▶ **Information given**:
+++

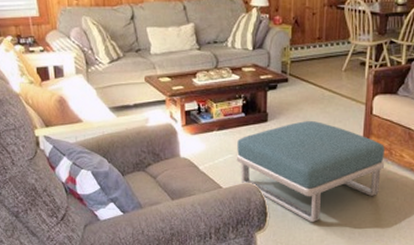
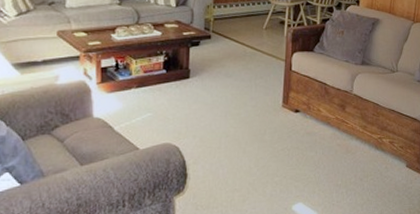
footstool: present [236,120,385,223] -> none [155,76,304,182]

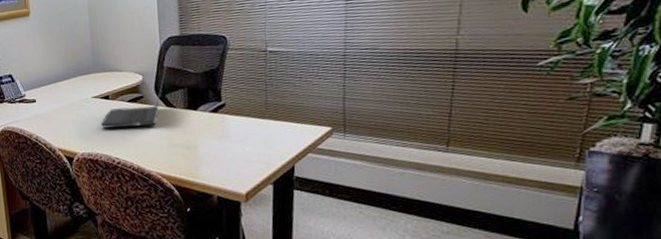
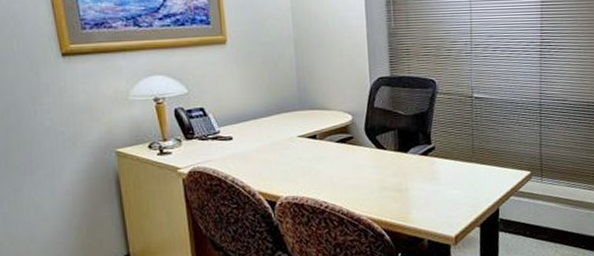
laptop computer: present [100,60,168,129] -> none [306,100,378,171]

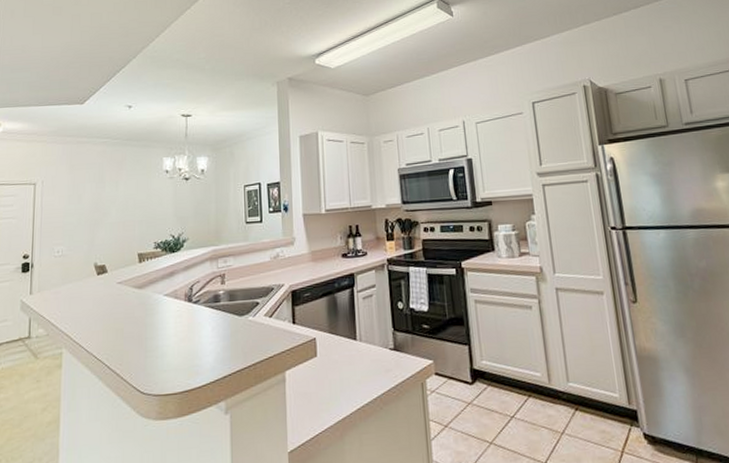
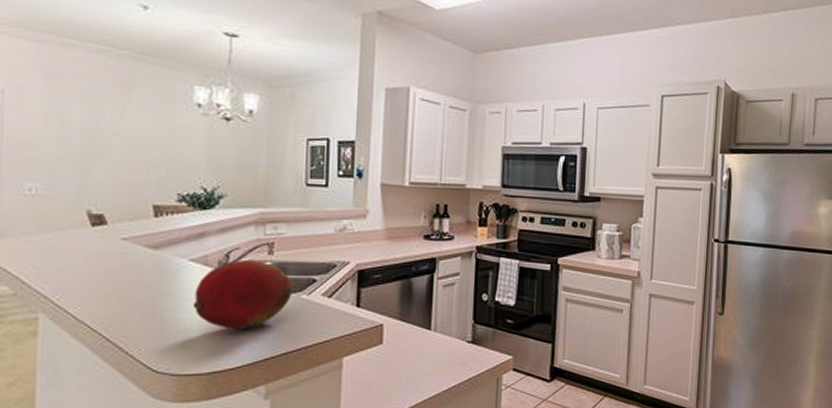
fruit: none [168,290,242,352] -> present [193,260,293,329]

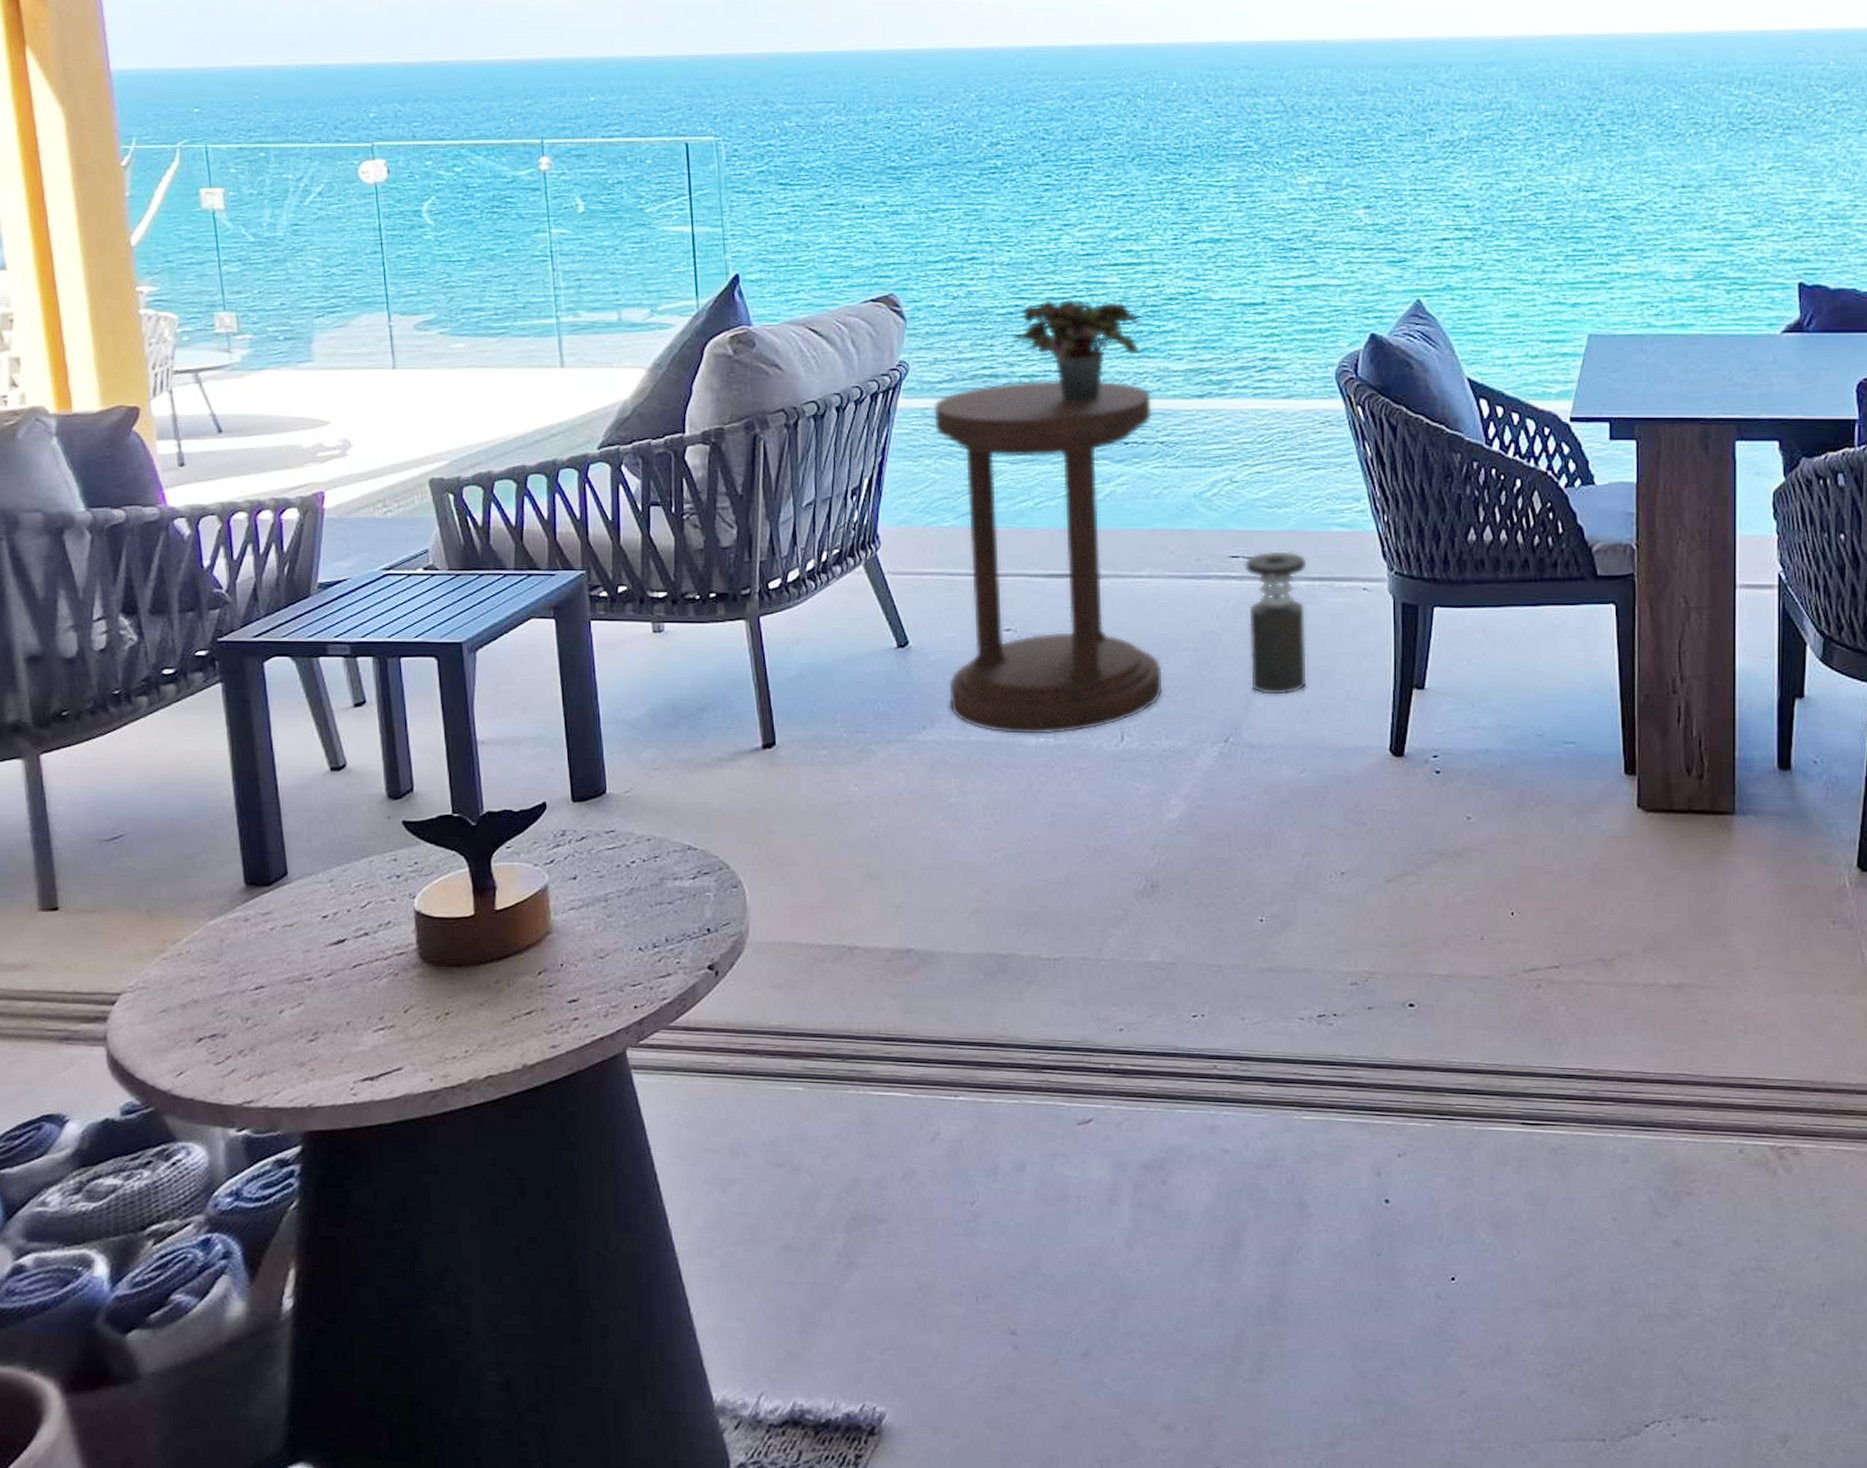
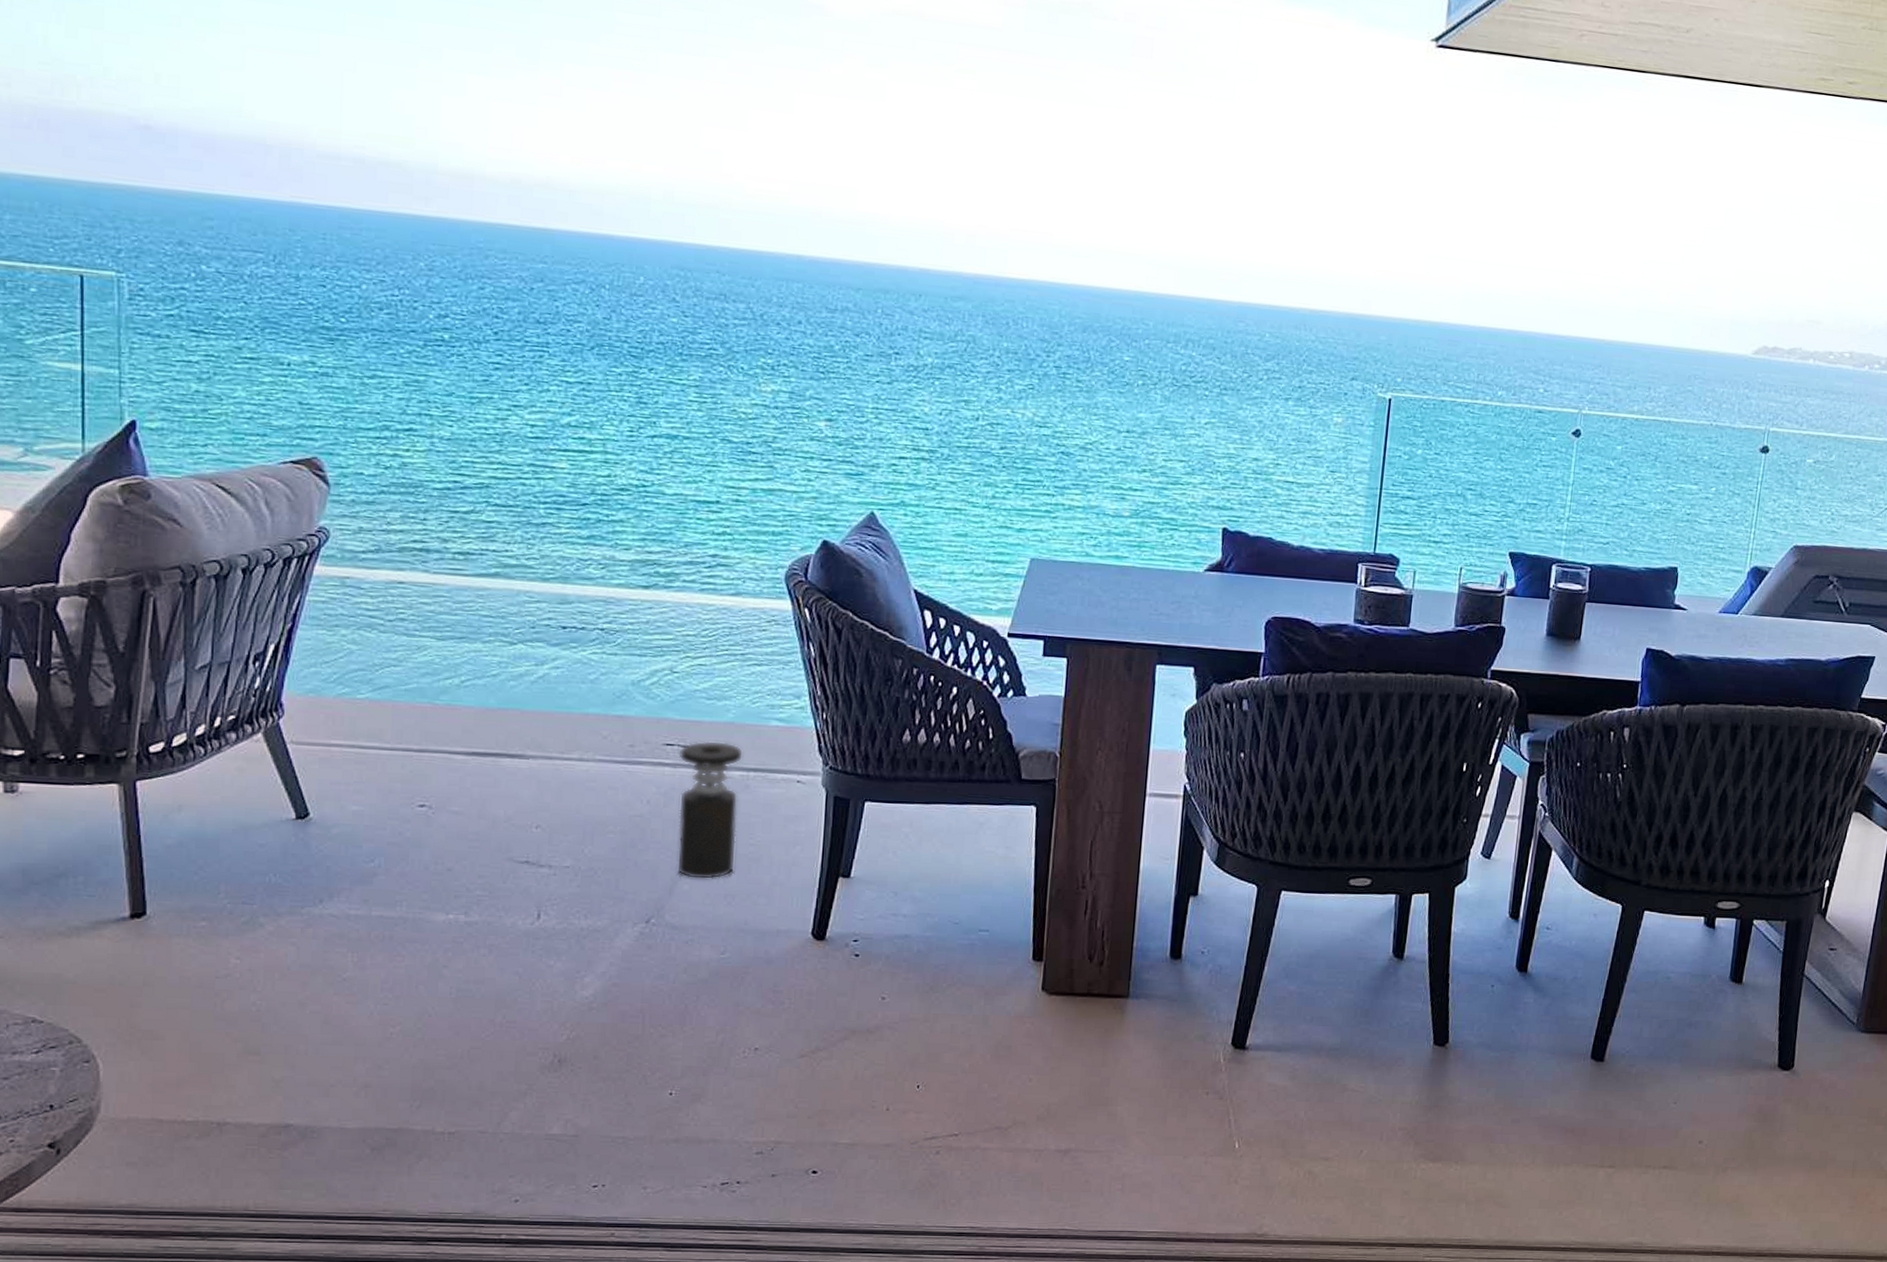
side table: present [933,378,1164,736] -> none [351,557,596,912]
potted plant: present [1013,299,1143,401] -> none [449,478,591,583]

+++

▶ **To do**: Repeat the data word for word; drop the pictures.

▶ **Exercise response**:
footstool: present [236,120,385,223] -> none [155,76,304,182]

laptop computer: present [100,60,168,129] -> none [306,100,378,171]

fruit: none [168,290,242,352] -> present [193,260,293,329]

side table: present [933,378,1164,736] -> none [351,557,596,912]
potted plant: present [1013,299,1143,401] -> none [449,478,591,583]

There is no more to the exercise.